BEIJING, 8 sep (Xinhua) -- El consejero de Estado y ministro de Relaciones Exteriores de China, Wang Yi, sostuvo hoy jueves una conversación telefónica con el ministro de Relaciones Exteriores de Irán, Hossein Amir-Abdollahian.
Bajo la guía de los jefes de Estado de los dos países, las relaciones entre China e Irán han mostrado un sano impulso de desarrollo omnidireccional, afirmó Wang.
Sin importar cómo se transforme la situación internacional, China seguirá las direcciones trazadas por los jefes de Estado de los dos países para desarrollar inquebrantablemente sus relaciones con Irán, continuará expandiendo la cooperación bilateral pragmática en diversos ámbitos, fortalecerá la coordinación y la cooperación con Irán en asuntos internacionales y regionales e impulsará un nuevo avance en la asociación estratégica integral entre China e Irán.
El canciller iraní deseó que el XX Congreso Nacional del Partido Comunista de China sea un éxito y expresó condolencias a China por el sismo que sacudió el distrito de Luding en la provincia china de Sichuan.

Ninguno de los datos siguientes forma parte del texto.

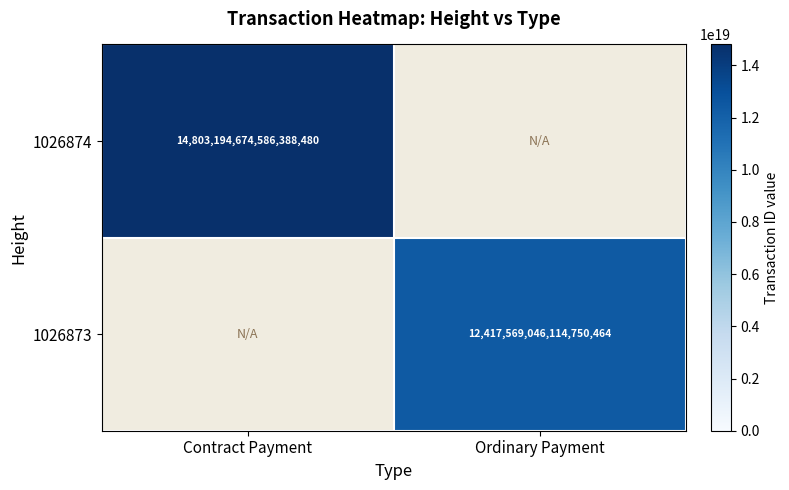

Is it true that 1026873 equals 20056350290548453376 at Ordinary Payment?

False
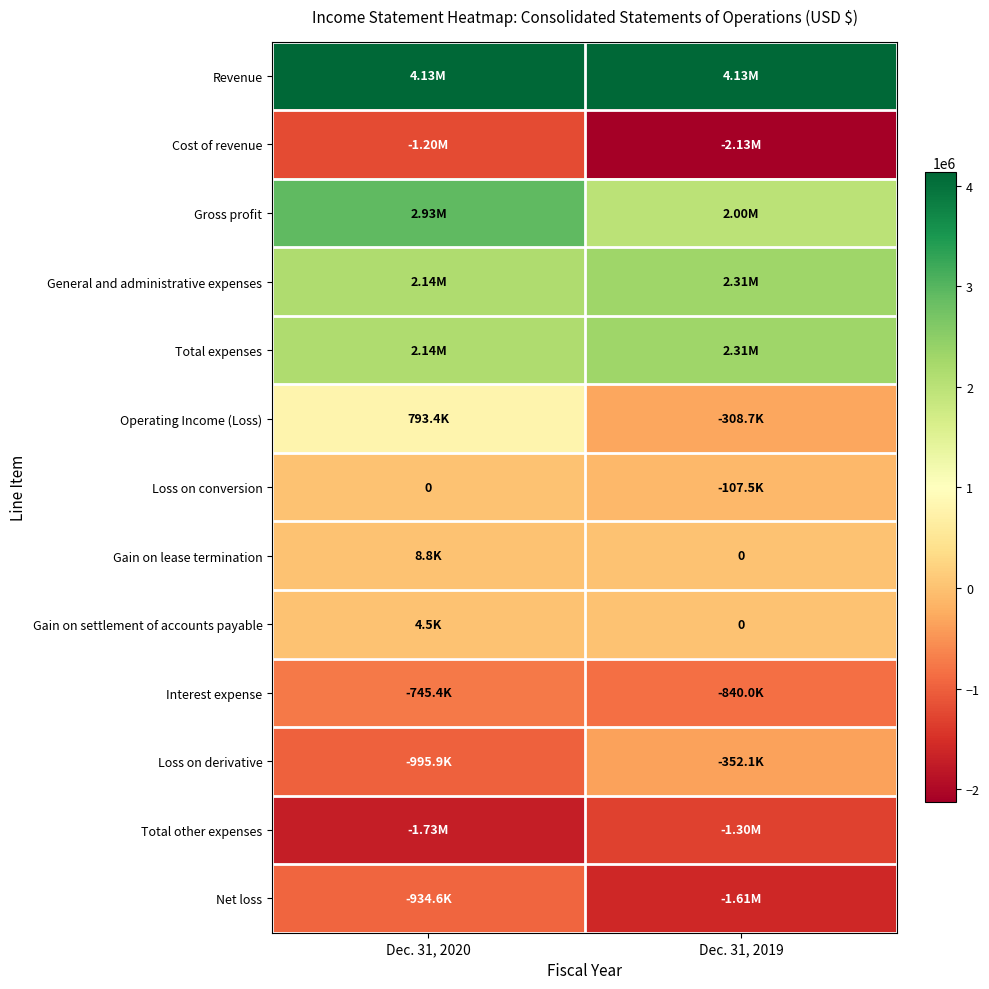

Which category has the lowest value across all series?

Dec. 31, 2019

Amir-Abdollahian dijo que la parte iraní espera mantener intercambios de alto nivel con China, profundizar la cooperación pragmática en áreas como la agricultura, fortalecer la comunicación y la coordinación en asuntos internacionales y regionales y promover el desarrollo continuo de las relaciones entre Irán y China.
La parte iraní apoya la Iniciativa para el Desarrollo Global y la Iniciativa para la Seguridad Global propuestas por el presidente chino, Xi Jinping, dijo el ministro de Relaciones Exteriores iraní.
También presentó el avance más reciente de las negociaciones para reanudar la implementación del Plan de Acción Integral Conjunto, y señaló que Irán siempre está comprometido a alcanzar el acuerdo, pero no aceptará el intento de Estados Unidos de lograr sus propios objetivos a través de la intimidación. Irán agradece a China por su apoyo, agregó.
Wang dijo que China continuará apoyando a Irán en la salvaguardia de sus derechos e intereses legítimos, y expresó su convicción de que Irán tiene la sabiduría para hacer frente adecuadamente a los cambios, salvaguardar firmemente sus derechos e intereses legítimos y legales, y continuar ocupando la autoridad moral internacional.